EXERCISE: Match the string "stratégique" against each line below, and copy every line that matches.

LISTED RECORDS:
• • • • •

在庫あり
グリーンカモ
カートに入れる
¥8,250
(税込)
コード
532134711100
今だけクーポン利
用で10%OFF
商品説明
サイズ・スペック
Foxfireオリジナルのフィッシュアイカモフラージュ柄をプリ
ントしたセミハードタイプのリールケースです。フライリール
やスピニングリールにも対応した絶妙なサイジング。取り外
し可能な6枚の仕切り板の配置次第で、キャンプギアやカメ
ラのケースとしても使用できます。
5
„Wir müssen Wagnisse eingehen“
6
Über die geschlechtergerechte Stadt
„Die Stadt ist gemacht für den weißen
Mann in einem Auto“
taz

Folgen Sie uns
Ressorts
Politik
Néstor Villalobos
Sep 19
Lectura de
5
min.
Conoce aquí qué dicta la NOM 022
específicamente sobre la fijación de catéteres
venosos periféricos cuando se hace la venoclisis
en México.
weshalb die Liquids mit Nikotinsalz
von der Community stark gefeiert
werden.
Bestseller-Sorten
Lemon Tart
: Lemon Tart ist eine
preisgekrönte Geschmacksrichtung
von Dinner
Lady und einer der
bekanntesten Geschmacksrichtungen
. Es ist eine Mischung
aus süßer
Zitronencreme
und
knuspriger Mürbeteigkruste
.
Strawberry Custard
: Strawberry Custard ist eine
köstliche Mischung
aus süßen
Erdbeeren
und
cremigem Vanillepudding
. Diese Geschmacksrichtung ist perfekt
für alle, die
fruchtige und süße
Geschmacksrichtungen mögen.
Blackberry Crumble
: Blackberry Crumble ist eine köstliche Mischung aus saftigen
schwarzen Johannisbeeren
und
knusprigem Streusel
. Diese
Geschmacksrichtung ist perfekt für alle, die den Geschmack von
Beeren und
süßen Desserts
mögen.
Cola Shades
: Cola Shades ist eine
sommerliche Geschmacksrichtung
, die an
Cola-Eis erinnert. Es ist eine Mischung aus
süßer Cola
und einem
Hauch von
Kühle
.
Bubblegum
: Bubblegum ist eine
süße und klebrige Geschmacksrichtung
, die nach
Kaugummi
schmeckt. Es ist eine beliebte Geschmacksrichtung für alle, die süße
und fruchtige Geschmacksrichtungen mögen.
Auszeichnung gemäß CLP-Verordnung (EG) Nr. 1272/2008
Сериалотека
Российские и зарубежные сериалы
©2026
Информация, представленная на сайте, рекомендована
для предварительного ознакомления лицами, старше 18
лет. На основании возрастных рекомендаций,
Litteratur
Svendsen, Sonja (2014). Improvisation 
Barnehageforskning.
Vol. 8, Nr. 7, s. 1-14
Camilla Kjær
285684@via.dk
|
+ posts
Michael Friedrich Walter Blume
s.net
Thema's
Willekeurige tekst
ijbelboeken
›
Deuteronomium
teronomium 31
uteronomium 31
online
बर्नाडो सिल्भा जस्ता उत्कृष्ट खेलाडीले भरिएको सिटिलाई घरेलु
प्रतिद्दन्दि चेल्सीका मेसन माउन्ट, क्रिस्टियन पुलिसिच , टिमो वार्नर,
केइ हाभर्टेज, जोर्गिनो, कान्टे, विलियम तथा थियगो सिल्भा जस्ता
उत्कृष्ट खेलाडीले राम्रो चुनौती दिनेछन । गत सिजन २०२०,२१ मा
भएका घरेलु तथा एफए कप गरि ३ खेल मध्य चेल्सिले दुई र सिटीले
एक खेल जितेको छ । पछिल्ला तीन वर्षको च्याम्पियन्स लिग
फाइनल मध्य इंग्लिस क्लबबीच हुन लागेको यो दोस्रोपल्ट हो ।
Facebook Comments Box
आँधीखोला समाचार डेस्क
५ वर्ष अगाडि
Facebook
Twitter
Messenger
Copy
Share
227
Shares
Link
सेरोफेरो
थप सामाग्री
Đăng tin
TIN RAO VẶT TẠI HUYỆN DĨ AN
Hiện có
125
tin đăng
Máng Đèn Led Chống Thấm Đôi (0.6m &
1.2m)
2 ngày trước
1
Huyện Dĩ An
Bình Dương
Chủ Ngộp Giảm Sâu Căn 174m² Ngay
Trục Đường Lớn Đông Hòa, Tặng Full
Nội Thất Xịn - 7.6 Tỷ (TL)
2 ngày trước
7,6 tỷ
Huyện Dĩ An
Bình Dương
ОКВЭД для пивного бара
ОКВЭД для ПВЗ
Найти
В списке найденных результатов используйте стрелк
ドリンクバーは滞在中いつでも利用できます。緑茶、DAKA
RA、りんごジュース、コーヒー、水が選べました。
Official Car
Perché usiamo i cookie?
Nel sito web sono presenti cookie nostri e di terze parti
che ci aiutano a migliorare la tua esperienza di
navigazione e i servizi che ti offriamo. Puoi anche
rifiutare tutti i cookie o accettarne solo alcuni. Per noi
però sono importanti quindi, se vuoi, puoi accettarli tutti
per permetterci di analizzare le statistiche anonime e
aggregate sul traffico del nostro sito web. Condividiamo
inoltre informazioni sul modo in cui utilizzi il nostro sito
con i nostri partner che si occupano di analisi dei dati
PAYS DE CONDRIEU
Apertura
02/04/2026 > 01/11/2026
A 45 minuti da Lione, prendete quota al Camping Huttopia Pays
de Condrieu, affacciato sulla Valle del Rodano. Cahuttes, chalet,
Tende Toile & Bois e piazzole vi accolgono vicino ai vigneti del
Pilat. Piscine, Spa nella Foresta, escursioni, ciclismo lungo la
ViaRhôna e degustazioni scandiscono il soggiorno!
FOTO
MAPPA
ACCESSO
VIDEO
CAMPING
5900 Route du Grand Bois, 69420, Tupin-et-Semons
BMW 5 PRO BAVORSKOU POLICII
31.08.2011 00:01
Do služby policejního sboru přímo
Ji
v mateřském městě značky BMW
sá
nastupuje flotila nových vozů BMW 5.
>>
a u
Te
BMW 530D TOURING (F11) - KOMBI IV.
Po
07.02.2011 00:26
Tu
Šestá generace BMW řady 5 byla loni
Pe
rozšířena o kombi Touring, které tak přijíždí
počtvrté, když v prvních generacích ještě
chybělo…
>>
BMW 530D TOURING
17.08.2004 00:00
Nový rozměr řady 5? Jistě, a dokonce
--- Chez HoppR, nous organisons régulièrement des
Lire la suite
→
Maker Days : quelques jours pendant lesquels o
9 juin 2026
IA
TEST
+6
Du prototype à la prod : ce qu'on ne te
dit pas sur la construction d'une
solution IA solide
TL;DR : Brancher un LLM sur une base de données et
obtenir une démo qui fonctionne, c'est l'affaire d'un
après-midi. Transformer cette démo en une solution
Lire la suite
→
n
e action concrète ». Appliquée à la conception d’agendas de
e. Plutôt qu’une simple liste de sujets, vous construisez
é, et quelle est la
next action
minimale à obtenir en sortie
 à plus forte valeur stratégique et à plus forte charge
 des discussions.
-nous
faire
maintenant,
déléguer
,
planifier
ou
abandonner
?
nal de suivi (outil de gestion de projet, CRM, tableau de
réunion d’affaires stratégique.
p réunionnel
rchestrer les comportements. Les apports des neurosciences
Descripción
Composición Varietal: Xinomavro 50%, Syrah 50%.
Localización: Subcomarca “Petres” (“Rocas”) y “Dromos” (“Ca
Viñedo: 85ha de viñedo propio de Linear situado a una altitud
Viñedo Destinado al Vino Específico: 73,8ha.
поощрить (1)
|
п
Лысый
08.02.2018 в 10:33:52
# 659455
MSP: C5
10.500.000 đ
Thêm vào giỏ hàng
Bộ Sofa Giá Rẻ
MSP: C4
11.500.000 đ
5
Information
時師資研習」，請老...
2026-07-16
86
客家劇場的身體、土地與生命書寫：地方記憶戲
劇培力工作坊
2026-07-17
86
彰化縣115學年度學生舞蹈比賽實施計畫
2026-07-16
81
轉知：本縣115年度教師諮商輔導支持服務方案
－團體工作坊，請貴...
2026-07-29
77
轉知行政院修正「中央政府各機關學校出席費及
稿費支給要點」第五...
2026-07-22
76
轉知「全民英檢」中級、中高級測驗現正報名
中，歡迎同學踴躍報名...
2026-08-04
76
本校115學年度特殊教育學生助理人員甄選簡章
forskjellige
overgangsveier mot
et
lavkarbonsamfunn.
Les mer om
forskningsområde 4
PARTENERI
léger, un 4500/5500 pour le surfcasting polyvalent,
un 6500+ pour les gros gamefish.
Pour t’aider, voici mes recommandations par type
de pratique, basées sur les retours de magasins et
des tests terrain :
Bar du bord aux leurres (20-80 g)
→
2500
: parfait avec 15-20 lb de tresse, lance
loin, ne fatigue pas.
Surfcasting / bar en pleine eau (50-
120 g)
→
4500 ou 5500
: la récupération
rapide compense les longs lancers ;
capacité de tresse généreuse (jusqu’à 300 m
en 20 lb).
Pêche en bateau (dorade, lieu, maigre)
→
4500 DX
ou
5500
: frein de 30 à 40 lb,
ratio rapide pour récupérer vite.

• • • • •

RESPONSE AREA:
 à plus forte valeur stratégique et à plus forte charge
réunion d’affaires stratégique.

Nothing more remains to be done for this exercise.